__Required action__
Every entry should be reproduced word for word.

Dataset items

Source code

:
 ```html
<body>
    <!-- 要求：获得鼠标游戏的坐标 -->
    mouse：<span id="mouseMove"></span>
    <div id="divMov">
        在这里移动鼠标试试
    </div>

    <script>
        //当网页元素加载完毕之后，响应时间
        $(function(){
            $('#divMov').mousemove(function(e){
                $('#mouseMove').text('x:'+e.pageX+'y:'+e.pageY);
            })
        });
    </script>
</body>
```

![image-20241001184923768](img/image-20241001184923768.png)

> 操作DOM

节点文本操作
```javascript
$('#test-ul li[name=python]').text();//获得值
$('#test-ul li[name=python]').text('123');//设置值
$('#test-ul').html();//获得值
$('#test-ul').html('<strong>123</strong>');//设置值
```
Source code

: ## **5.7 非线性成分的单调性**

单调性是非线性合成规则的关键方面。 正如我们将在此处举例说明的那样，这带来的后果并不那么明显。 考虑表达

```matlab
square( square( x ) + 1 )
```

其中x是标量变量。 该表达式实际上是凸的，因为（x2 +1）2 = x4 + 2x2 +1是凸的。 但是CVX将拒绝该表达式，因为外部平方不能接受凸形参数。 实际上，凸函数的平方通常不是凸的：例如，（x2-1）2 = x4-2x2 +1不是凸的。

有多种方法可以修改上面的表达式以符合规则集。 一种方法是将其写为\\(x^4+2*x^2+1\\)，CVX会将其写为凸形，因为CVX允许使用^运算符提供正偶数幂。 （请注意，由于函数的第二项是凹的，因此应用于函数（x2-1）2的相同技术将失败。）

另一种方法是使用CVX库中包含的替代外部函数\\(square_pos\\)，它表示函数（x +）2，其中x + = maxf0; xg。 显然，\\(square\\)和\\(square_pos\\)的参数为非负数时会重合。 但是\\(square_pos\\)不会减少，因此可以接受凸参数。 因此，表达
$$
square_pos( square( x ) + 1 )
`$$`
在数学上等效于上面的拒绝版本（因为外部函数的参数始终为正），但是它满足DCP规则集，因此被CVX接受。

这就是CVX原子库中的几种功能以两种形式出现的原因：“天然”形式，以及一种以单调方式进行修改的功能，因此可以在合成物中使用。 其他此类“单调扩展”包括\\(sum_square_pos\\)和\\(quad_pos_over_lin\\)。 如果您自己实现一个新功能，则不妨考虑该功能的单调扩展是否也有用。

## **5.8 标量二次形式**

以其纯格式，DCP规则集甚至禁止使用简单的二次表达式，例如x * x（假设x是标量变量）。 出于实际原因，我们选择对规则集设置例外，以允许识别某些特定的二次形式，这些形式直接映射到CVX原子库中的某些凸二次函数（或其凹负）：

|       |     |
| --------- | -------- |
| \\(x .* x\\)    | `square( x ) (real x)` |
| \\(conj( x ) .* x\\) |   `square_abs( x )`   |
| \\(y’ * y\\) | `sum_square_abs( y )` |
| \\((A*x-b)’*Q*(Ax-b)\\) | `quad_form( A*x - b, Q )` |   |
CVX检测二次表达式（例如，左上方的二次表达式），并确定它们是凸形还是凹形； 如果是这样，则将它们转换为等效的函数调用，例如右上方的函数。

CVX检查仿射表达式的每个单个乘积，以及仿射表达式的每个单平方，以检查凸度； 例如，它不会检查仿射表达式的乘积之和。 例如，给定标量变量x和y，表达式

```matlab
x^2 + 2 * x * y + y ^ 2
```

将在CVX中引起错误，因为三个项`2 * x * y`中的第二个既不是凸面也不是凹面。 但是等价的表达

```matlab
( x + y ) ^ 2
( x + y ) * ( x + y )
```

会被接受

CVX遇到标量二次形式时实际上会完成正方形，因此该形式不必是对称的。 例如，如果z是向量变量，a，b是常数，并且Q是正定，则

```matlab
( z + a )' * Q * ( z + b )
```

__Result for this exercise__
Source code

:
 ```html
<body>
    <!-- 要求：获得鼠标游戏的坐标 -->
    mouse：<span id="mouseMove"></span>
    <div id="divMov">
        在这里移动鼠标试试
    </div>

    <script>
        //当网页元素加载完毕之后，响应时间
        $(function(){
            $('#divMov').mousemove(function(e){
                $('#mouseMove').text('x:'+e.pageX+'y:'+e.pageY);
            })
        });
    </script>
</body>
```

![image-20241001184923768](img/image-20241001184923768.png)

> 操作DOM

节点文本操作
```javascript
$('#test-ul li[name=python]').text();//获得值
$('#test-ul li[name=python]').text('123');//设置值
$('#test-ul').html();//获得值
$('#test-ul').html('<strong>123</strong>');//设置值
```
Source code

: ## **5.7 非线性成分的单调性**

单调性是非线性合成规则的关键方面。 正如我们将在此处举例说明的那样，这带来的后果并不那么明显。 考虑表达

```matlab
square( square( x ) + 1 )
```

其中x是标量变量。 该表达式实际上是凸的，因为（x2 +1）2 = x4 + 2x2 +1是凸的。 但是CVX将拒绝该表达式，因为外部平方不能接受凸形参数。 实际上，凸函数的平方通常不是凸的：例如，（x2-1）2 = x4-2x2 +1不是凸的。

有多种方法可以修改上面的表达式以符合规则集。 一种方法是将其写为\\(x^4+2*x^2+1\\)，CVX会将其写为凸形，因为CVX允许使用^运算符提供正偶数幂。 （请注意，由于函数的第二项是凹的，因此应用于函数（x2-1）2的相同技术将失败。）

另一种方法是使用CVX库中包含的替代外部函数\\(square_pos\\)，它表示函数（x +）2，其中x + = maxf0; xg。 显然，\\(square\\)和\\(square_pos\\)的参数为非负数时会重合。 但是\\(square_pos\\)不会减少，因此可以接受凸参数。 因此，表达
$$
square_pos( square( x ) + 1 )
`$$`
在数学上等效于上面的拒绝版本（因为外部函数的参数始终为正），但是它满足DCP规则集，因此被CVX接受。

这就是CVX原子库中的几种功能以两种形式出现的原因：“天然”形式，以及一种以单调方式进行修改的功能，因此可以在合成物中使用。 其他此类“单调扩展”包括\\(sum_square_pos\\)和\\(quad_pos_over_lin\\)。 如果您自己实现一个新功能，则不妨考虑该功能的单调扩展是否也有用。

## **5.8 标量二次形式**

以其纯格式，DCP规则集甚至禁止使用简单的二次表达式，例如x * x（假设x是标量变量）。 出于实际原因，我们选择对规则集设置例外，以允许识别某些特定的二次形式，这些形式直接映射到CVX原子库中的某些凸二次函数（或其凹负）：

|       |     |
| --------- | -------- |
| \\(x .* x\\)    | `square( x ) (real x)` |
| \\(conj( x ) .* x\\) |   `square_abs( x )`   |
| \\(y’ * y\\) | `sum_square_abs( y )` |
| \\((A*x-b)’*Q*(Ax-b)\\) | `quad_form( A*x - b, Q )` |   |
CVX检测二次表达式（例如，左上方的二次表达式），并确定它们是凸形还是凹形； 如果是这样，则将它们转换为等效的函数调用，例如右上方的函数。

CVX检查仿射表达式的每个单个乘积，以及仿射表达式的每个单平方，以检查凸度； 例如，它不会检查仿射表达式的乘积之和。 例如，给定标量变量x和y，表达式

```matlab
x^2 + 2 * x * y + y ^ 2
```

将在CVX中引起错误，因为三个项`2 * x * y`中的第二个既不是凸面也不是凹面。 但是等价的表达

```matlab
( x + y ) ^ 2
( x + y ) * ( x + y )
```

会被接受

CVX遇到标量二次形式时实际上会完成正方形，因此该形式不必是对称的。 例如，如果z是向量变量，a，b是常数，并且Q是正定，则

```matlab
( z + a )' * Q * ( z + b )
```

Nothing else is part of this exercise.